FBI spokesman E.K. Wilson said Carson did, but he couldn't comment further.
Carson's public defender, Andrea George, declined to comment on the case. His parents, who were in the courtroom, declined comment after his hearing.
The FBI affidavit said a man wearing a black ski mask, black jacket, blue jeans, dark shoes and black gloves jumped onto the counter at the bank around 9:15 a.m. Wednesday, pointed a gun at all three tellers and demanded all their money. He collected $4,580, put it in a black backpack, and fled. Security video from a nearby Target store showed he ran to a vehicle parked 200 to 300 yards away outside a vacant strip mall.
An Apple Valley police officer helped investigators catch up with Carson, Johnson said.
About half an hour before the robbery, Officer Kurt Schultz stopped Carson's white Mitsubishi Galant three miles away from the bank because it was missing a front license plate, the affidavit said. Carson identified himself as a Minneapolis police officer and told him he had a loaded gun in his car. After checking Carson's police ID and driver's license, Schultz let Carson leave.
Schultz was among the officers dispatched to the bank on the robbery call. On his way there, he spotted Carson's car again, about two miles from the bank.
"He started wondering if this guy was really a Minneapolis police officer, so he started calling Minneapolis," Apple Valley Police Chief Scott Johnson said.
Carson's shift in Minneapolis was scheduled to start Wednesday at 9 a.m., but he arrived about an hour late, the affidavit said.
On Wednesday evening, toward the end of Carson's shift, an Apple Valley detective and an FBI agent went to the Minneapolis Police Department to talk to Carson. The document said he initially denied any involvement in any robberies, but then confessed and told investigators where to find the evidence.
They found some of the black clothing and backpack in a trash can outside the station, the affidavit said, and in his locker they found $2,940 in cash taken from the bank and the gun used in the robbery.
Carson has not been charged in any other robberies so far, but Johnson said Carson "implicated himself" in five other recent armed robberies in Apple Valley, including one at a pharmacy and one of a woman who was making a deposit at the drive-up depository of a U.S. Bank branch.
A Minneapolis police spokesman, Sgt. William Palmer, said Carson is being investigated in four robberies in Minneapolis - two at gas stations, one at a coffee shop and one at an ATM machine.

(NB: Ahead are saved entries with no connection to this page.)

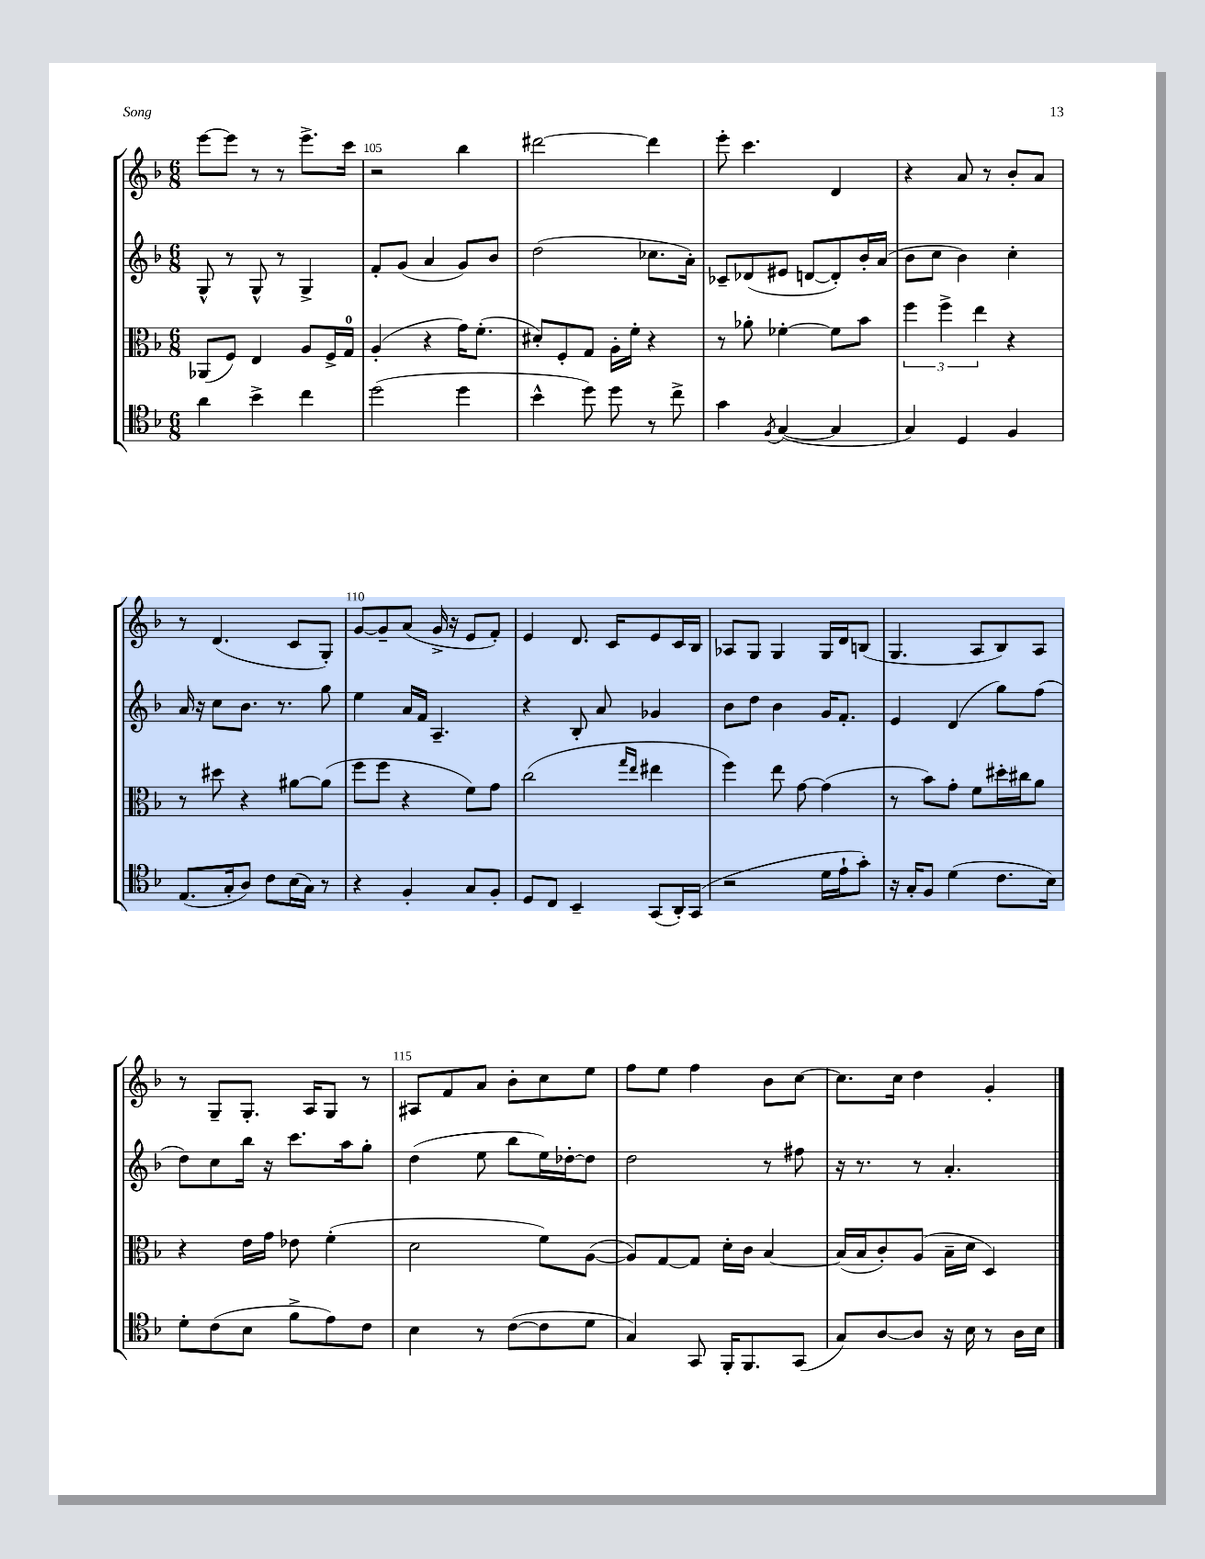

**kern	**kern	**kern	**kern
*staff4	*staff3	*staff2	*staff1
*clefC4	*clefC3	*clefG2	*clefG2
*k[b-]	*k[b-]	*k[b-]	*k[b-]
*M6/8	*M6/8	*M6/8	*M6/8
4a	(8AA-	8G^^	[8eee
.	8F)	8r	8eee]
4b-^	4E	8G^^	8r
.	.	8r	8r
4cc	8A	4G^	8.eee^
.	16F^	.	.
.	16G	.	16ccc
=	=	=	=
(2dd	(4A'	8f'	2r
.	.	(8g	.
.	4r	4a	.
4dd	16g)	8g)	4bb-
.	(8.f'	.	.
.	.	8b-	.
=	=	=	=
4b-^^	8d#')	(2dd	[2ddd#
.	8F'	.	.
8dd)	8G	.	.
8dd	16A'	.	.
.	16f'	.	.
8r	4r	8.cc-	4ddd#]
8cc^	.	.	.
.	.	16a')	.
=	=	=	=
4g	8r	8c-~	8eee'
.	8a-'	(8d-	4.ccc
8qF	.	.	.
([4G	[4f-'	8e#	.
.	.	[8d	.
4G]	8f-]	8d'])	4d
.	8b-	16b-'	.
.	.	(16a	.
=	=	=	=
4G)	6ff	8b-	4r
.	.	8cc	.
.	6ff^	.	.
4D	.	4b-)	8a
.	6ee	.	.
.	.	.	8r
4F	4r	4cc'	8b-'
.	.	.	8a
=	=	=	=
(8.E	8r	16a	8r
.	.	16r	.
.	8dd#	8cc	(4.d
16G'	.	.	.
8A)	4r	8.b-	.
8c	.	.	.
.	.	8.r	.
(16B-	[8a#	.	8c
16G)	.	.	.
8r	(8a#]	8gg	8G')
=	=	=	=
4r	8ff	4ee	[8g
.	8ff	.	8g~]
4F'	4r	16a	(8a
.	.	16f	.
.	.	4.A~	16g^
.	.	.	16r
8G	8f)	.	8e
8F'	8g	.	8f')
=	=	=	=
8D	(2cc	4r	4e
8C	.	.	.
4BB-~	.	8B-'	8.d
.	.	8a	.
.	.	.	16c
.	16qqgg	.	.
.	16qqee	.	.
(8GG	4ee#	4g-	8e
16AA')	.	.	16c
(16GG	.	.	16B-
=	=	=	=
2r	4ff)	8b-	8A-
.	.	8dd	8G
.	8ee	4b-	4G
.	[8g	.	.
16d	(4g]	16g	16G
16e`	.	8.f'	16d
8g')	.	.	(8B
=	=	=	=
16r	8r	4e	4.G
16G'	.	.	.
8F	8b-)	.	.
(4d	8g'	(4d	.
.	8f	.	8A
8.c	16dd#'	8gg)	8B-)
.	16cc#	.	.
.	8a	(8ff	8A
16B-)	.	.	.
=	=	=	=
8d'	4r	8dd)	8r
(8c	.	8cc	8G~
8B-	16e	16bb-	8.G'
.	16g	16r	.
8f^	8e-	8.ccc	.
.	.	.	16A
8e)	(4f'	.	8G
.	.	16aa	.
8c	.	8gg'	8r
=	=	=	=
4B-	2d	(4dd	8A#
.	.	.	8f
8r	.	8ee	8a
([8c	.	8bb-	8b-'
8c]	8f)	16ee)	8cc
.	.	[16dd-'	.
8d	([8A	8dd-]	8ee
=	=	=	=
4G)	8A])	2dd	8ff
.	[8G	.	8ee
8GG	8G]	.	4ff
16FF'	16d'	.	.
8.FF	16c	.	.
.	[4B-	8r	8b-
(8GG	.	8ff#	[8cc
=	=	=	=
8G)	(16B-]	16r	8.cc]
.	16B-	8.r	.
[8A	8c')	.	.
.	.	.	16cc
8A]	(8A	8r	4dd
16r	16B-~	4.a'	.
16B-	16d	.	.
8r	4D)	.	4g'
16A	.	.	.
16B-	.	.	.
==	==	==	==
*-	*-	*-	*-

Carson became a full-fledged officer in June 2007. The portion of Carson's personnel file released by police showed no disciplinary actions nor any individual commendations.
Dolan told reporters his department spends a tremendous amount of resources trying to recruit the best people.
"We do have a few that fail," he conceded. "It does tarnish the badge."
"It's disgusting," John Delmonico, president of the Minneapolis Police Federation, said of Carson's arrest. "I don't even know what words I could use ... The actions of this guy have a bad reflection on every Minneapolis cop today. For all the cops who go out and do a good job every day, it's pathetic."
Delmonico said the union won't help the accused officer.